Texto de origem:
::::
Convenhamos que é muito mais difícil imaginar a mudança da cultura de mobilidade urbana particular em cidades com imensas infraestruturas dependentes do automóvel que imaginar carros voadores Neste cenário, a transição para a eletromobilidade particular surge como uma versão mais “pedestre” do carro voador (pedestre no sentido de humildade, evidentemente não no sentido de mobilidade). Isso porque os carros elétricos trazem, à sua maneira, uma visão desejada de futuro. Se não representam a salvação dos grandes engarrafamentos, ao menos contribuem para reduzir a emissão desenfreada de CO2 e outros gases poluentes. Sendo a mudança climática um fenômeno que transcendeu em muito as preocupações dos acadêmicos e de institutos de investigação do clima para a esfera do risco cotidiano vivido, a negação do fenômeno e o incentivo pela proliferação de mais e mais automóveis têm criado resistência no campo da política. Promover a redução das emissões de CO2 é um importante indicador de cidades que desejam ser exemplo de boa gestão.
::::
Dados do exercício:
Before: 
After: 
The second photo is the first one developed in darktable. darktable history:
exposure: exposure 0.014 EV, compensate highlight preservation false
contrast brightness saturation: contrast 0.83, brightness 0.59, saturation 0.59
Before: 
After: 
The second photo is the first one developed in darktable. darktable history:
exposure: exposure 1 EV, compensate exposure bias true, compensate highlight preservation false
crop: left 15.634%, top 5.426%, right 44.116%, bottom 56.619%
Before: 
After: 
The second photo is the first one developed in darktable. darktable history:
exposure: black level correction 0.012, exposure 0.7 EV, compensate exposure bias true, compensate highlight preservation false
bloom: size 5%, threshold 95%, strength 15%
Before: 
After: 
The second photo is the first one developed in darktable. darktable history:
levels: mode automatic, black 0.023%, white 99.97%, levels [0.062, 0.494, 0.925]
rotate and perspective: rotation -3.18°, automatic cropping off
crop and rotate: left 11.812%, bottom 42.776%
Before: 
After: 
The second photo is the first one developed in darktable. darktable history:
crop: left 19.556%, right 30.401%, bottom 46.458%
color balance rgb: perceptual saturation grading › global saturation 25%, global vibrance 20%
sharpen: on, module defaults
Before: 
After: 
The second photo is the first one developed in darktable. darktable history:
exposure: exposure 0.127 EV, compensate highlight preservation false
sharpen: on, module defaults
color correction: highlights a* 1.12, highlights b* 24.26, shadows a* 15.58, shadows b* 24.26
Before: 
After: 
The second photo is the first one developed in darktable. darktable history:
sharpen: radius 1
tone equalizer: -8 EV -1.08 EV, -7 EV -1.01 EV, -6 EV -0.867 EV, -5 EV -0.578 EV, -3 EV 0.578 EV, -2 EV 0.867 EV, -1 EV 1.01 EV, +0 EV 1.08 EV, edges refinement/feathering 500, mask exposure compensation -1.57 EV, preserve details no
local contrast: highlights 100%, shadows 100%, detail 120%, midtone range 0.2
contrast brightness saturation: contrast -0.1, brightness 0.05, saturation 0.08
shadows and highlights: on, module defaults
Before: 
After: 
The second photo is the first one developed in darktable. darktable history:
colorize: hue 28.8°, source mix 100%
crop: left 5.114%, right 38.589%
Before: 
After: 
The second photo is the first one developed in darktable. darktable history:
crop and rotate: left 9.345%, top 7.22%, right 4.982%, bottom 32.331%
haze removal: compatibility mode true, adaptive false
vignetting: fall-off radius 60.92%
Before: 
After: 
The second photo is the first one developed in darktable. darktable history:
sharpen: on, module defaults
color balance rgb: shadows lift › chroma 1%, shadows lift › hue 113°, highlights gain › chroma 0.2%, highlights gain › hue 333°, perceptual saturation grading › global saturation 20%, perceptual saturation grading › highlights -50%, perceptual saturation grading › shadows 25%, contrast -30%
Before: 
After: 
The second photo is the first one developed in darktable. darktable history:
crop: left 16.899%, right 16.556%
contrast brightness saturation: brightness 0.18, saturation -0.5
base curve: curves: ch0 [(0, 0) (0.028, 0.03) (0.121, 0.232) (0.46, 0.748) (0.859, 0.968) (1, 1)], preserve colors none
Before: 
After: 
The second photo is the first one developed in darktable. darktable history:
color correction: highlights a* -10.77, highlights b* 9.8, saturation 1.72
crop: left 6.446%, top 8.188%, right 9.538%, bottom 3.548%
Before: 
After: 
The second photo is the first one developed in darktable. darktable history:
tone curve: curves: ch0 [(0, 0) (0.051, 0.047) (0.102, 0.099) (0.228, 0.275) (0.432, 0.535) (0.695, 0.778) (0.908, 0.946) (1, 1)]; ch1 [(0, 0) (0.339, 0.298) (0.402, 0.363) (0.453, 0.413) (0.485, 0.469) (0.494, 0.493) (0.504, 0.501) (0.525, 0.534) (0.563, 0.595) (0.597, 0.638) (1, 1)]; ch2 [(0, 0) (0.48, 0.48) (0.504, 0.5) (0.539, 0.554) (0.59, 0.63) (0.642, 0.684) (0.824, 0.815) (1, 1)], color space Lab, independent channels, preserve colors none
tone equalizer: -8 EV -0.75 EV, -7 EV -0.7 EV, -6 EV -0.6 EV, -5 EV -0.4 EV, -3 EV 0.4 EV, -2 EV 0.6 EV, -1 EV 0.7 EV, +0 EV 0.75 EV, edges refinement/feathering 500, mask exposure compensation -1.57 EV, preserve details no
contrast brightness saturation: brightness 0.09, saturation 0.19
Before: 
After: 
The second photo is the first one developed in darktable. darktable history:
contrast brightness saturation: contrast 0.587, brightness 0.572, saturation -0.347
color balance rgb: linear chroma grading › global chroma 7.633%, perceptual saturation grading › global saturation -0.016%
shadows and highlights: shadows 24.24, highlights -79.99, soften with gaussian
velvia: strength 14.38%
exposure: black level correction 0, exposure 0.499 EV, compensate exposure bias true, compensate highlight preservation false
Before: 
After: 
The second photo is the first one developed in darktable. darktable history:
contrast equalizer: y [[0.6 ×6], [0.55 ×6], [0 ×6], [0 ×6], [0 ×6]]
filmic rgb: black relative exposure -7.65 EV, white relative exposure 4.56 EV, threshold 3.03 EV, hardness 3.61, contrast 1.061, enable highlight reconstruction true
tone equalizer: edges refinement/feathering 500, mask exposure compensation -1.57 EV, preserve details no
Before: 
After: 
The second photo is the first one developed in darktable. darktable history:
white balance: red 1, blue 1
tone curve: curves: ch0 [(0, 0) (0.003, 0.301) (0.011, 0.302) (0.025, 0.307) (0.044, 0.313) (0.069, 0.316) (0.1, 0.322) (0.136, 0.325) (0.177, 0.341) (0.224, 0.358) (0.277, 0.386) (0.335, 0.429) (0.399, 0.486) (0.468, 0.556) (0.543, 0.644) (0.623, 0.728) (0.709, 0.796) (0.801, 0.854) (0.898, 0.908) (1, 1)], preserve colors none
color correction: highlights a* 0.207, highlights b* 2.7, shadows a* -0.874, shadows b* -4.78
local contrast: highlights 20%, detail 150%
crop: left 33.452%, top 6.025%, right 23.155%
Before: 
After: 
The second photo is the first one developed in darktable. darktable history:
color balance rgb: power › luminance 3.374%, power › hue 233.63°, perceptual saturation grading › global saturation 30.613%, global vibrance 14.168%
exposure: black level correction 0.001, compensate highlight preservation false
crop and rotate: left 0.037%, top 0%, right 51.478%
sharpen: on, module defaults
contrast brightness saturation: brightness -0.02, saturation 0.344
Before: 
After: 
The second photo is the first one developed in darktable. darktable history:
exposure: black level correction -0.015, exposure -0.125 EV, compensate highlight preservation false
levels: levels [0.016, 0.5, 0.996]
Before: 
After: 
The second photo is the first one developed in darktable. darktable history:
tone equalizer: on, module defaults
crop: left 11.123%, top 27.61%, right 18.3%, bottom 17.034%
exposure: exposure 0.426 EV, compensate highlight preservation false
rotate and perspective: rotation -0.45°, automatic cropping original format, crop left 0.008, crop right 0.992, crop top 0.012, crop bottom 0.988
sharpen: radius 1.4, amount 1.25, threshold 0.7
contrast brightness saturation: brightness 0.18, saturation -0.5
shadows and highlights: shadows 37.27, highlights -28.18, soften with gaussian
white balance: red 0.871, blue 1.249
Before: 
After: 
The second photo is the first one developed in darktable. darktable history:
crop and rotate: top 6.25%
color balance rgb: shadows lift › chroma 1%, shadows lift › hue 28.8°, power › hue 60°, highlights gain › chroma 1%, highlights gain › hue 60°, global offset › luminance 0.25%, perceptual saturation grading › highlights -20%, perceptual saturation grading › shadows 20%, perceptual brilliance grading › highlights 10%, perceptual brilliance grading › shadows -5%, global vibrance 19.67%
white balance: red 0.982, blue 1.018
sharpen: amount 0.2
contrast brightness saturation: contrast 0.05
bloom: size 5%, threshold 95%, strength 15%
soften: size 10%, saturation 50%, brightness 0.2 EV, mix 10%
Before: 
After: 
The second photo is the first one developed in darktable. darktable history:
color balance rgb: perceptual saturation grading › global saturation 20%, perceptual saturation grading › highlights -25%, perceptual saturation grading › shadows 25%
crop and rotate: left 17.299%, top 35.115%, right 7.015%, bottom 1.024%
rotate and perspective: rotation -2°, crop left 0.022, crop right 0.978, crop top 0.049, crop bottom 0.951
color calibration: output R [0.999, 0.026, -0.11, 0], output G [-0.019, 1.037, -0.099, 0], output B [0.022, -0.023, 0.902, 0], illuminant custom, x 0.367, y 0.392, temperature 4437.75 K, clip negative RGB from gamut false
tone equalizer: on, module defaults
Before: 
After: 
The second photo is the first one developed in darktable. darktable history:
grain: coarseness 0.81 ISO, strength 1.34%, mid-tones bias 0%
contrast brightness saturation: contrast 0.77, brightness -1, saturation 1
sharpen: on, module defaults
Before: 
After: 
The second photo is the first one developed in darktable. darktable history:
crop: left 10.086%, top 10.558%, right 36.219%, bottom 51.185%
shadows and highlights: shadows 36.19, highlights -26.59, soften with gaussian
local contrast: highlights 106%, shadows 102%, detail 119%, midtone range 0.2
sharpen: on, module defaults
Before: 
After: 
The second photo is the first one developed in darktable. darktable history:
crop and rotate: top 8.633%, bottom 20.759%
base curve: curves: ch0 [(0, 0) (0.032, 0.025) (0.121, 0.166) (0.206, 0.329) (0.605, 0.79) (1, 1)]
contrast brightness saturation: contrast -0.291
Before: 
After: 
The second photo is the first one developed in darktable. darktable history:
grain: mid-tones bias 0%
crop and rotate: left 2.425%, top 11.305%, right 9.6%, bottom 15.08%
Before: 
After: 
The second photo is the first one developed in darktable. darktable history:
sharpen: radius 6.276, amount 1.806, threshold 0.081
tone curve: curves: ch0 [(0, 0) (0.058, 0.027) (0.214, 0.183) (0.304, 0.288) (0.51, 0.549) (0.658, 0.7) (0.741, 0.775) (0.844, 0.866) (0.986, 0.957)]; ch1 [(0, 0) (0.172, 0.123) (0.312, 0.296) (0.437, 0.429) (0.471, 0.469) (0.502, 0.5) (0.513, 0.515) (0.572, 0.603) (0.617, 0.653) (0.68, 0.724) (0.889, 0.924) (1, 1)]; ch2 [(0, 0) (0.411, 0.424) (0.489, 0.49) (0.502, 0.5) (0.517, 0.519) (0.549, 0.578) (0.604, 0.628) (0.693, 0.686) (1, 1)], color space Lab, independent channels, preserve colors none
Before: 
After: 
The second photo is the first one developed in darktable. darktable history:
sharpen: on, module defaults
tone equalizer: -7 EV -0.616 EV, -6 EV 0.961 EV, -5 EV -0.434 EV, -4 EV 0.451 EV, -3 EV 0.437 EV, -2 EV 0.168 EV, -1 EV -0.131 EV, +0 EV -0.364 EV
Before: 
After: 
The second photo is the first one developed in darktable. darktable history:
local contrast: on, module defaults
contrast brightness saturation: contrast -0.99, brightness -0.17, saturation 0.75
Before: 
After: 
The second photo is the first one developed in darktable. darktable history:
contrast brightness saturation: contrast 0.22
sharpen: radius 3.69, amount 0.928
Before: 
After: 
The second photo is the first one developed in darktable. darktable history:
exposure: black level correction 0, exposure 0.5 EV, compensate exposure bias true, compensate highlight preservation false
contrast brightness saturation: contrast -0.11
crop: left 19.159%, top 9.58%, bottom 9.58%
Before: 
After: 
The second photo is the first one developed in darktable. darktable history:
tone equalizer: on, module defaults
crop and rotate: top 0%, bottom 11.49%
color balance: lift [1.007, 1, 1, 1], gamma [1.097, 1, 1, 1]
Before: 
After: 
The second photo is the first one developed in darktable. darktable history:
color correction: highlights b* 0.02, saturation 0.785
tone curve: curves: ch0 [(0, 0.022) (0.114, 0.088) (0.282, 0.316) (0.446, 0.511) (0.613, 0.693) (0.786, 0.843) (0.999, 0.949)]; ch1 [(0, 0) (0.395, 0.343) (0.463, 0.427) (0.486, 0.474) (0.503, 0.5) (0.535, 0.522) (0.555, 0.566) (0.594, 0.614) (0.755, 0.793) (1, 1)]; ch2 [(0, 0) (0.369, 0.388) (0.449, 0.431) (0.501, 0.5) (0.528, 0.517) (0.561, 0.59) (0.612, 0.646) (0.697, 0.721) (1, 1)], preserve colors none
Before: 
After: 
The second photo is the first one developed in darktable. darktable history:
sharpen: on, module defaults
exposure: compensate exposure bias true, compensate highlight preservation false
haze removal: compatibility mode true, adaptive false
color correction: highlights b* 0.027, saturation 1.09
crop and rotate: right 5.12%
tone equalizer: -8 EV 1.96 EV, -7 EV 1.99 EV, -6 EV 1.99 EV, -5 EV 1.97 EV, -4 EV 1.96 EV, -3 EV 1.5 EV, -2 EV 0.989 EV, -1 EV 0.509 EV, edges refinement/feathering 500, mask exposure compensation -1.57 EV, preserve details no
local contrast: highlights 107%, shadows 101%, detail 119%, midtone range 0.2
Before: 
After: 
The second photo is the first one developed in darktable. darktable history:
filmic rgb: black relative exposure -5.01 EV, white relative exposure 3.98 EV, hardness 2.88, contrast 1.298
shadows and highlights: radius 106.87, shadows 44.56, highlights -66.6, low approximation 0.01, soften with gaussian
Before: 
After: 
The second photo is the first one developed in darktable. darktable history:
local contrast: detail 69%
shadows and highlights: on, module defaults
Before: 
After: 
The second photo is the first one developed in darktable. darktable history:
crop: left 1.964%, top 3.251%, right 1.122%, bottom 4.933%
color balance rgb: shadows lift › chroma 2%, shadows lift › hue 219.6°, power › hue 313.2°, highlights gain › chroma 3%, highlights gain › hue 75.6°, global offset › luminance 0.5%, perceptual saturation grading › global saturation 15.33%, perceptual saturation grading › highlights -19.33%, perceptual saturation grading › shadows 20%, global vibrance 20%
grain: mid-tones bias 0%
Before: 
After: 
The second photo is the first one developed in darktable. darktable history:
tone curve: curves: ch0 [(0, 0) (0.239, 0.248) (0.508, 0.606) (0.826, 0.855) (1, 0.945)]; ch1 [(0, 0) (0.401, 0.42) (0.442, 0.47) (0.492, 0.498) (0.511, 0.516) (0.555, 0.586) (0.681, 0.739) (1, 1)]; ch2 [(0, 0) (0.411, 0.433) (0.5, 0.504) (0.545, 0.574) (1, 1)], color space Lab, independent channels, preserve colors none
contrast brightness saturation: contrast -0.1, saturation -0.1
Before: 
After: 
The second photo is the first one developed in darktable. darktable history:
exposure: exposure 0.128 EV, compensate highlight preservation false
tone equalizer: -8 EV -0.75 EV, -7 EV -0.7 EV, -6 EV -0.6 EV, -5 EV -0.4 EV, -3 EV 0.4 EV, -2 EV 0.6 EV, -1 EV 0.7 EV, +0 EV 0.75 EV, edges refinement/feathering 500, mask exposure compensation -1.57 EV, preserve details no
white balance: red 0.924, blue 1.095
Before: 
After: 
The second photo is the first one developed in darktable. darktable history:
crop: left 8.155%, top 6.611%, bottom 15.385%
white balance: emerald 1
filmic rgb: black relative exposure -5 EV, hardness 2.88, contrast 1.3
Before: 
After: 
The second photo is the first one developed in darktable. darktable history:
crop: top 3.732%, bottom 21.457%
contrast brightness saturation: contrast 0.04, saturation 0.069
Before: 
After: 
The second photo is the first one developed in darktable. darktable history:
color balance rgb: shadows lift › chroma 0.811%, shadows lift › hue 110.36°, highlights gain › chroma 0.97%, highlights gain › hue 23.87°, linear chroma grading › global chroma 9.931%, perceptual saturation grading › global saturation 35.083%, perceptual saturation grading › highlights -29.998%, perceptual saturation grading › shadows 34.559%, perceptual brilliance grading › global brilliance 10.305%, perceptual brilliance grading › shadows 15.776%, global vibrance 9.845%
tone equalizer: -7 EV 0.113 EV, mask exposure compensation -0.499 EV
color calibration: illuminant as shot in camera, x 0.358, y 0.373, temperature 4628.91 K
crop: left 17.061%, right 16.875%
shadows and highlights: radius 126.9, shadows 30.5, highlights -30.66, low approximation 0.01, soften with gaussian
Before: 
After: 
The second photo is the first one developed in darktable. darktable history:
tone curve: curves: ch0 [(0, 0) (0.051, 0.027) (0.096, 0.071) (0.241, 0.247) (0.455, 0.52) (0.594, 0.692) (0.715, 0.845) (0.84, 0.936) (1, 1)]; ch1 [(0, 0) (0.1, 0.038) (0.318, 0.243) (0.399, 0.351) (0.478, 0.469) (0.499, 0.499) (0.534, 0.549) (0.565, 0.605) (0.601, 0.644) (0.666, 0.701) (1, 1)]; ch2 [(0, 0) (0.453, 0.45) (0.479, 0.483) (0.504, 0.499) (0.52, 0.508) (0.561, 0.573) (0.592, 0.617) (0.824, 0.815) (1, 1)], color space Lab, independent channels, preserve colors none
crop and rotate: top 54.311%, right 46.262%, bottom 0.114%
::::
Instrução 1: No texto sobre mobilidade urbana, o que é apontado como um importante indicador de cidades que desejam ser exemplo de boa gestão?
Instrução 2: Disponha em CSV de duas colunas, "pedido" e "resultado", as linhas de dados começando pela primeira delas e seguindo até a linha que contém "crop: left 15.634%, top", com ambas as pontas incluídas. Cada texto vai numa linha do CSV ao lado da sua resposta, com cada campo entre aspas e as quebras de linha trocadas por espaços.
O texto de origem e as linhas de dados não têm relação entre si.

Resposta final 1: Promover a redução das emissões de CO2.

Resposta final 2:
pedido,resultado
"Before: After: The second photo is the first one developed in darktable. darktable history:","exposure: exposure 0.014 EV, compensate highlight preservation false contrast brightness saturation: contrast 0.83, brightness 0.59, saturation 0.59"
"Before: After: The second photo is the first one developed in darktable. darktable history:","exposure: exposure 1 EV, compensate exposure bias true, compensate highlight preservation false crop: left 15.634%, top 5.426%, right 44.116%, bottom 56.619%"